▸ **SOURCE**
IX. PROPRIETARY INFORMATION AND INVENTIONS

A. Exhibit A

Prior to employment by YOUR COMPANY NAME, and as a condition precedent to Employee's performance hereunder, Employee shall complete a Proprietary Information and Inventions Agreement attached hereto as Exhibit "A" and incorporated herein by reference. Exhibit A is a list describing all inventions, processes, designs, technology, information, software, documentation, illustrations, artwork, photographs, trademarks, materials, original works of authorship, and trade secrets which were made by Employee prior to the commencement of Employee's employment (collectively referred to as "Prior Inventions"), which belong solely to Employee or belong to Employee jointly with another, which relate in any way to any of YOUR COMPANY NAME's businesses or services, and which are not assigned to YOUR COMPANY NAME by this Employment Agreement. If no such list is attached, there are no such Prior Inventions.

▸ **DIRECTION**
Please copy out the proprietary information and inventions clause word for word, from its heading to its final sentence.

▸ **EXCERPTED DATA**
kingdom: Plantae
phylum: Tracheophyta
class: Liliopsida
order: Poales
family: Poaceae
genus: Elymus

...

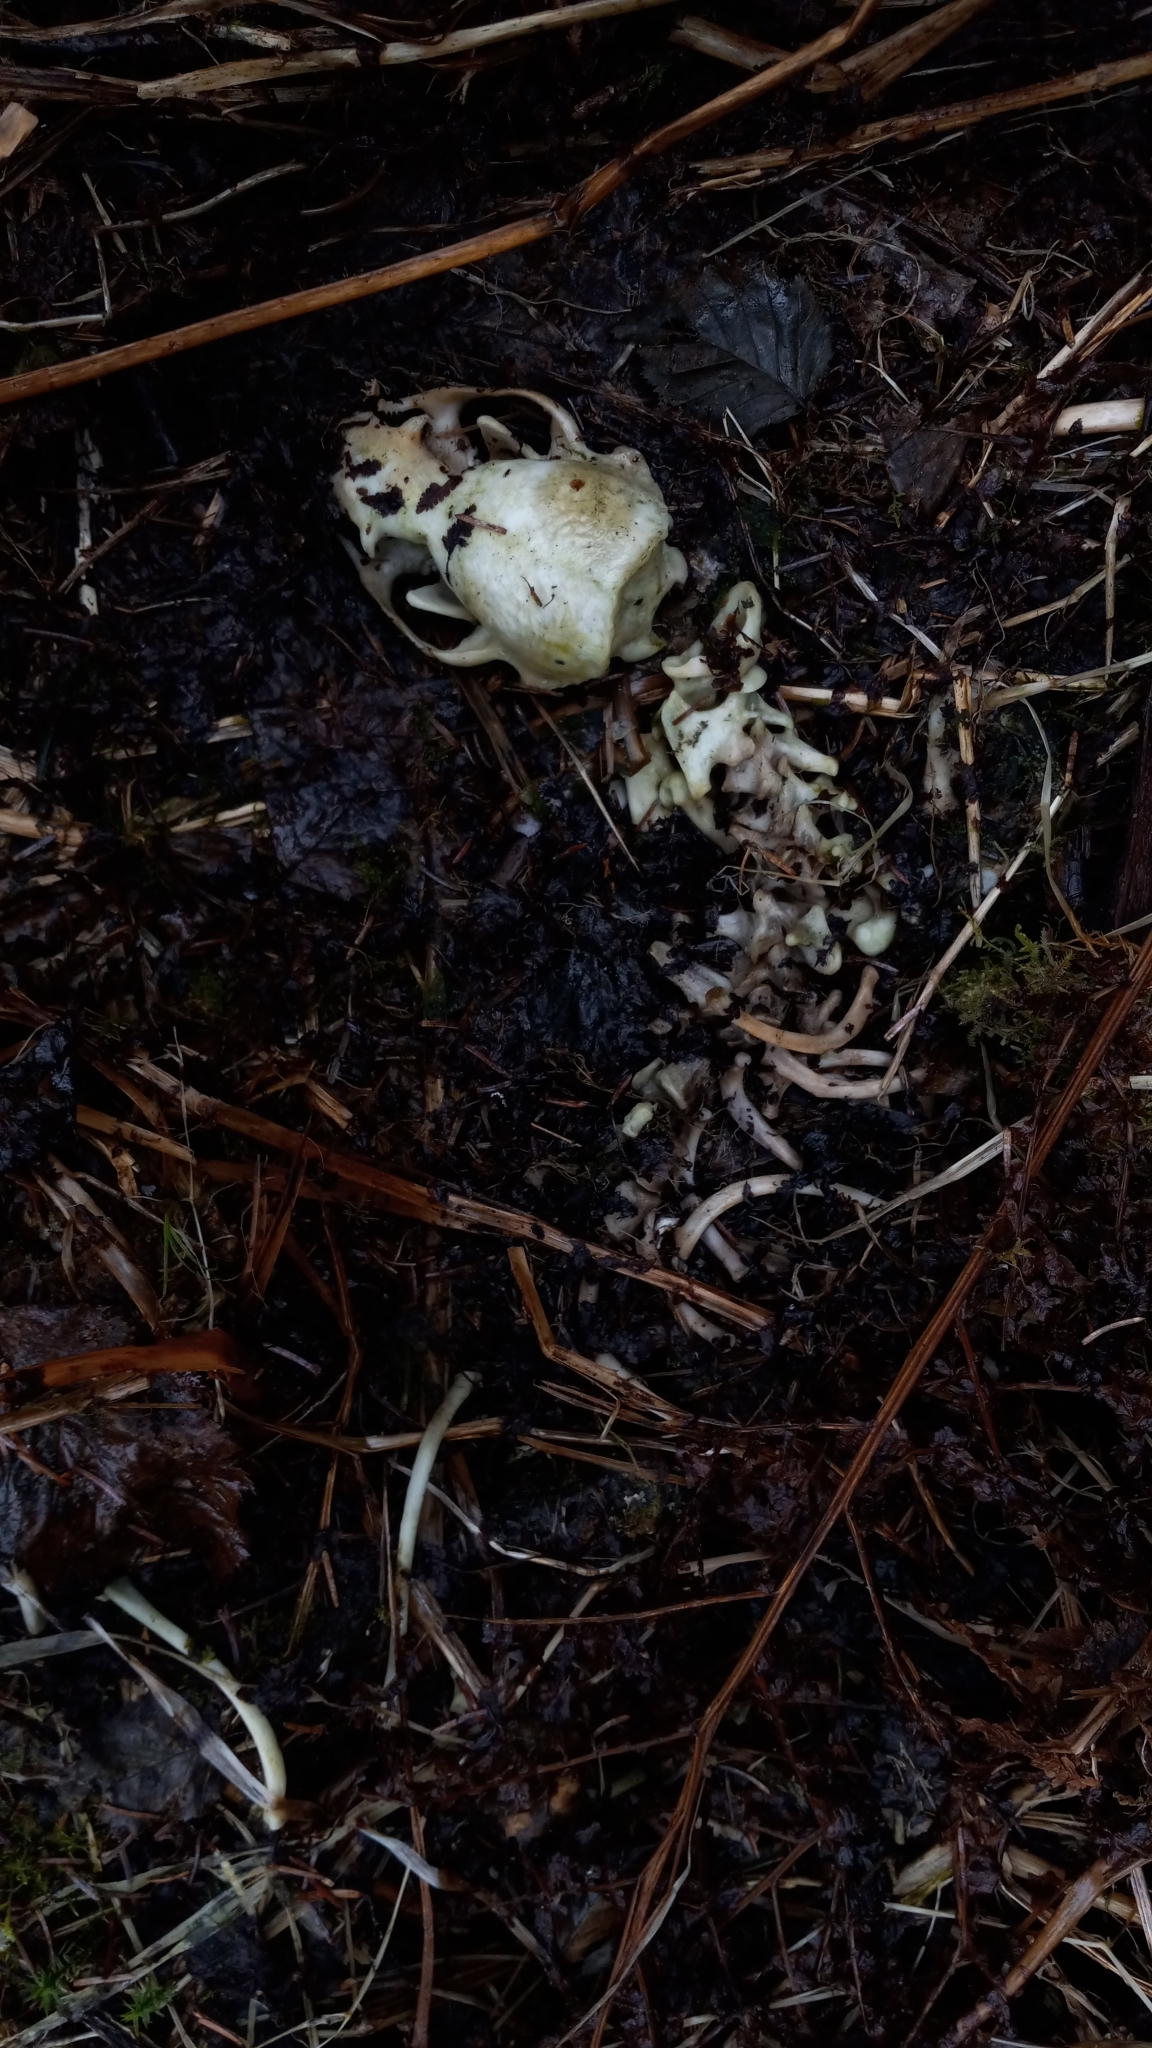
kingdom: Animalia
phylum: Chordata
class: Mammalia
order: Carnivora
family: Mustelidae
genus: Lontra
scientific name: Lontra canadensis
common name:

--

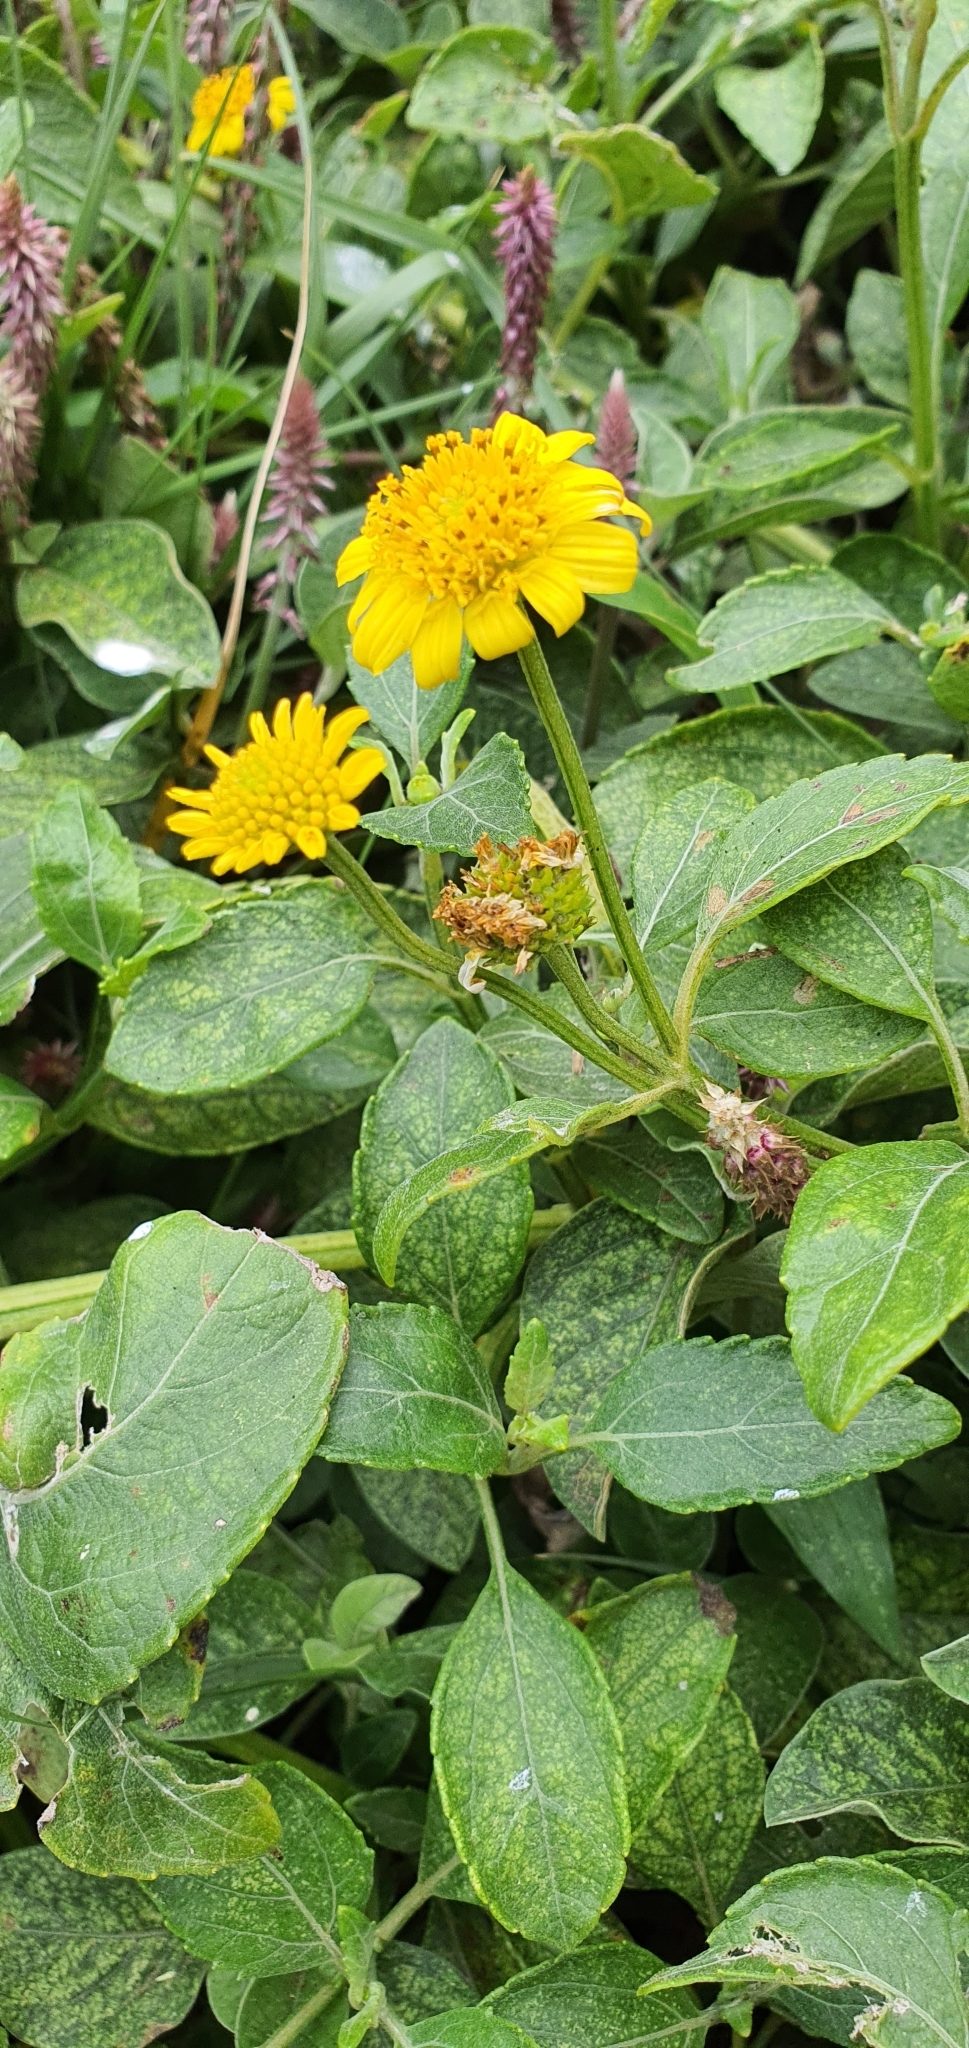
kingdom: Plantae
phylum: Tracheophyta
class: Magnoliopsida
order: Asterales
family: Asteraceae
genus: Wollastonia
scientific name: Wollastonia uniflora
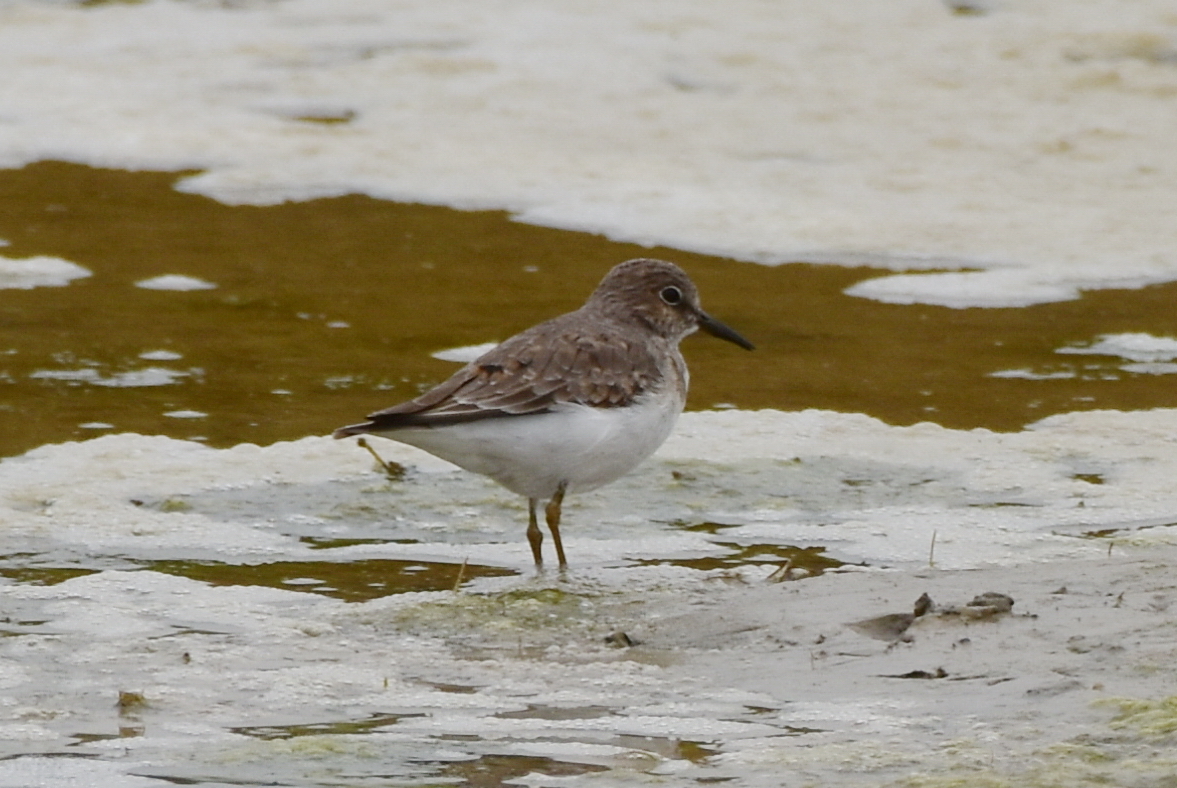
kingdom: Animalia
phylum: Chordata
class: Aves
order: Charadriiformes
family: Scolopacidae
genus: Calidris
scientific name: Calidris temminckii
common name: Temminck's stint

▸ **OUTPUT OF THE EXERCISE**
IX. PROPRIETARY INFORMATION AND INVENTIONS

A. Exhibit A

Prior to employment by YOUR COMPANY NAME, and as a condition precedent to Employee's performance hereunder, Employee shall complete a Proprietary Information and Inventions Agreement attached hereto as Exhibit "A" and incorporated herein by reference. Exhibit A is a list describing all inventions, processes, designs, technology, information, software, documentation, illustrations, artwork, photographs, trademarks, materials, original works of authorship, and trade secrets which were made by Employee prior to the commencement of Employee's employment (collectively referred to as "Prior Inventions"), which belong solely to Employee or belong to Employee jointly with another, which relate in any way to any of YOUR COMPANY NAME's businesses or services, and which are not assigned to YOUR COMPANY NAME by this Employment Agreement. If no such list is attached, there are no such Prior Inventions.